In one experiment, the researchers confirmed previous observations that moving fluids can repress quorum sensing by carrying away messenger molecules. This finding helps explain why robust biofilms form under flow conditions in pipes, the researchers said. What is more, the transported quorum-sensing molecules can find their way to bacteria downstream and establish long-range communication between bacterial cells, the researchers found. This sort of communication may occur in pipes, across colonies of soil bacteria, and in the intestinal tract of animals, potentially aiding the spread of disease.

In addition, quorum-sensing molecules at the base of biofilms are protected from fluid flow and can be detected by neighboring cells, the researchers observed. Cells that receive these quorum-sensing messages can then kick off a gene-expression program that enables bacteria to break free of the biofilm, travel via the flowing fluid to new sites and potentially spread infection to new sites.

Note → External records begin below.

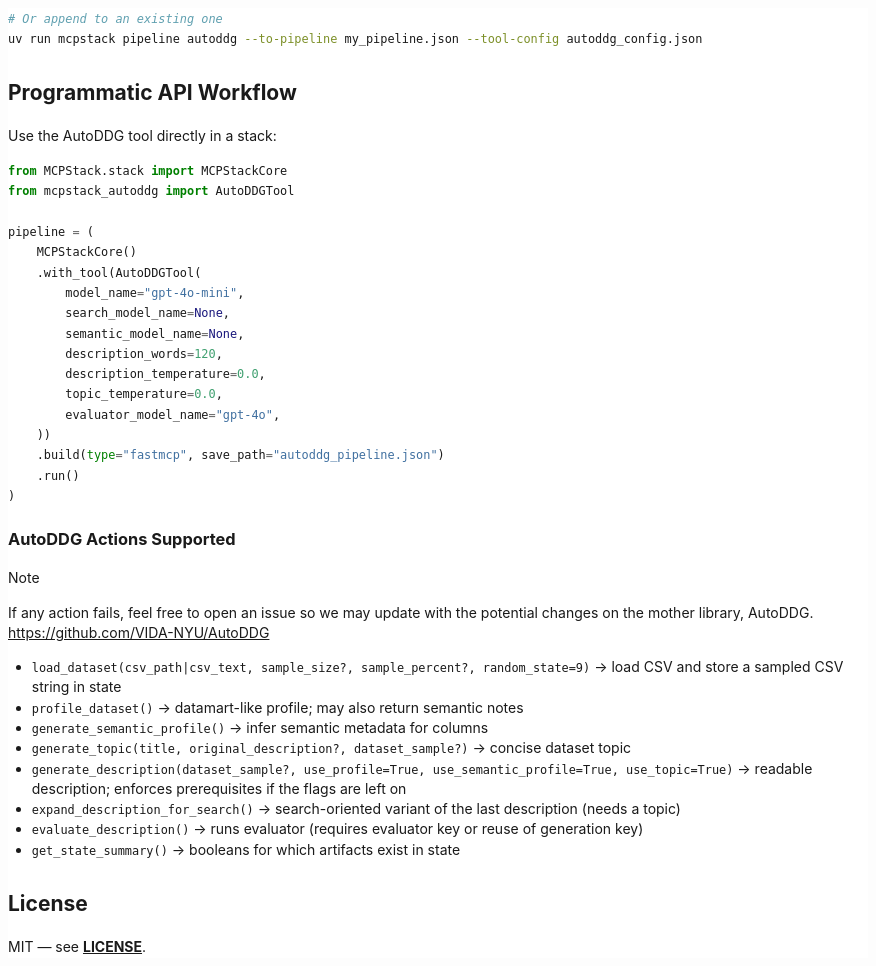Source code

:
 ```bash
# Or append to an existing one
uv run mcpstack pipeline autoddg --to-pipeline my_pipeline.json --tool-config autoddg_config.json
```


## Programmatic API Workflow

Use the AutoDDG tool directly in a stack:

```python
from MCPStack.stack import MCPStackCore
from mcpstack_autoddg import AutoDDGTool

pipeline = (
    MCPStackCore()
    .with_tool(AutoDDGTool(
        model_name="gpt-4o-mini",
        search_model_name=None,
        semantic_model_name=None,
        description_words=120,
        description_temperature=0.0,
        topic_temperature=0.0,
        evaluator_model_name="gpt-4o",
    ))
    .build(type="fastmcp", save_path="autoddg_pipeline.json")
    .run()
)
```

### AutoDDG Actions Supported

> [!NOTE]
> If any action fails, feel free to open an issue so we may update with the
> potential changes on the mother library, AutoDDG.
> https://github.com/VIDA-NYU/AutoDDG

* `load_dataset(csv_path|csv_text, sample_size?, sample_percent?, random_state=9)` → load CSV and store a sampled CSV string in state
* `profile_dataset()` → datamart-like profile; may also return semantic notes
* `generate_semantic_profile()` → infer semantic metadata for columns
* `generate_topic(title, original_description?, dataset_sample?)` → concise dataset topic
* `generate_description(dataset_sample?, use_profile=True, use_semantic_profile=True, use_topic=True)` → readable description; enforces prerequisites if the flags are left on
* `expand_description_for_search()` → search-oriented variant of the last description (needs a topic)
* `evaluate_description()` → runs evaluator (requires evaluator key or reuse of generation key)
* `get_state_summary()` → booleans for which artifacts exist in state


## License

MIT — see **[LICENSE](LICENSE)**.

The researchers also investigated quorum sensing in crevices, such as pockets in the intestinal lining known as crypts. Sheltered from flow at the bottom of the crypt, quorum-sensing molecules can travel between bacteria, but molecules near the top of the crypt are carried away. This conforms to what is known about how S. aureus causes disease, Kim says.

"Inside crypts, the bacteria engage in quorum sensing and activate the production of a toxin called enterotoxin B, which functions to increase the depth of the crypt," Kim says. "According to our findings, this activity further insulates S. aureus from flow, which is a mechanism that presumably enables quorum-sensing control of pathogenicity, specifically inside crypts."

To explore the health consequences of quorum sensing in the crypts, the researchers introduced into the flow a molecule that acts as an antagonist to turn off quorum sensing in chambers colonized by the well-known scourge of hospitals, methicillin-resistant S. aureus (MRSA). The researchers' antagonist molecule -- synthesized by co-author Aishan Zhao, a graduate student in chemistry -- diffused in the crevices and inactivated quorum sensing, which suggested that it could be used as a potential strategy for alleviating MRSA virulence.

The researchers concluded that identical bacterial strains -- exposed to flowing liquids and in oddly shaped spaces -- can experience widely different levels of quorum sensing, leading to complex patterns of pathogenesis and colonization. "This was one of the surprising findings from the study," Kim says.

The paper, "Local and global consequences of flow on bacterial quorum sensing," was published Jan. 11 in the journal Nature Microbiology.

This work was supported by National Science Foundation (grants MCB-1119232 and MCB-1344191); the Howard Hughes Medical Institute; the National Institutes of Health (grant R01GM065859); an STX fellowship; and Princeton's Eric and Wendy Schmidt Transformative Technology Fund.